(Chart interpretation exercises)

= Beginning of Section =

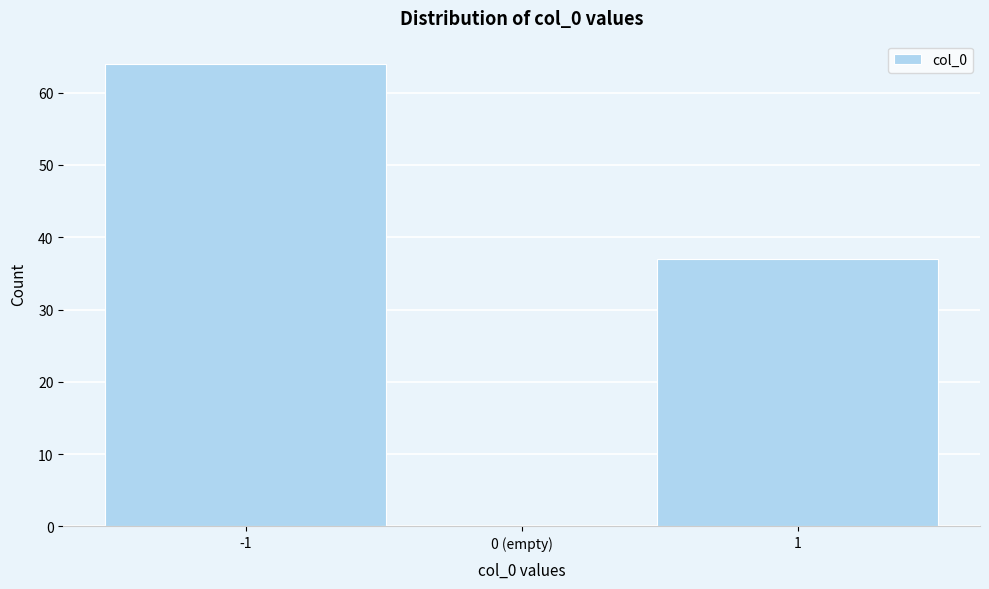

Reading right to left, what are all the values shown in this chart?

1=37	0 (empty)=0	-1=64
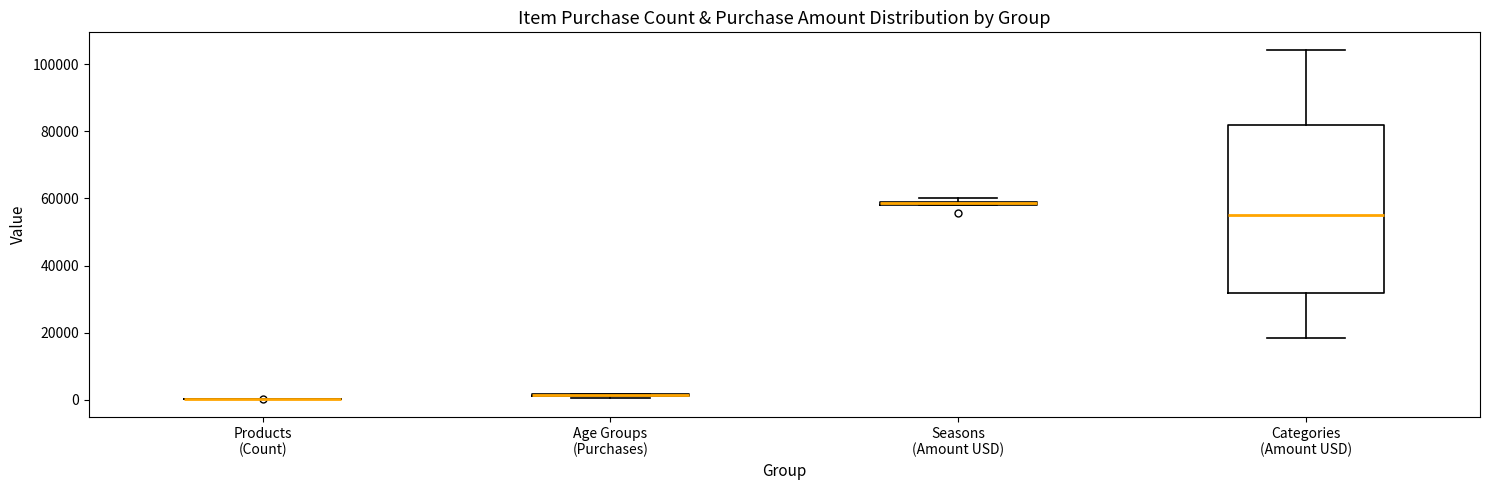

Comparing the boxes themselves (not the whiskers), which one is the tallest?

Categories (Amount USD)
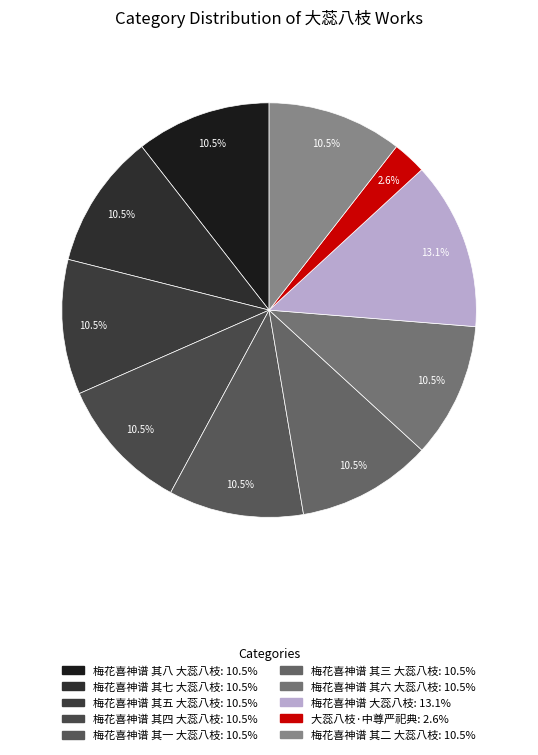

Is there any slice that represents more than half of the pie?

No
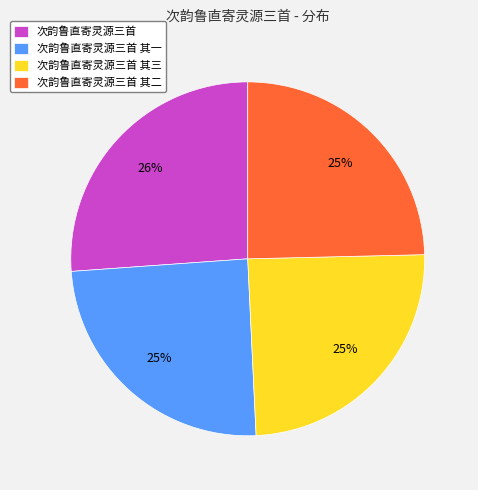

Do 次韵鲁直寄灵源三首 其二 and 次韵鲁直寄灵源三首 其三 together represent more than half of the pie?

No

= End of Section =

* _What is expected_: Which lines in the entries above contain the string "half"? Pull out each of those lines and copy it, treating uppercase and lowercase as different.

* _Your solution_:
Is there any slice that represents more than half of the pie?
Do 次韵鲁直寄灵源三首 其二 and 次韵鲁直寄灵源三首 其三 together represent more than half of the pie?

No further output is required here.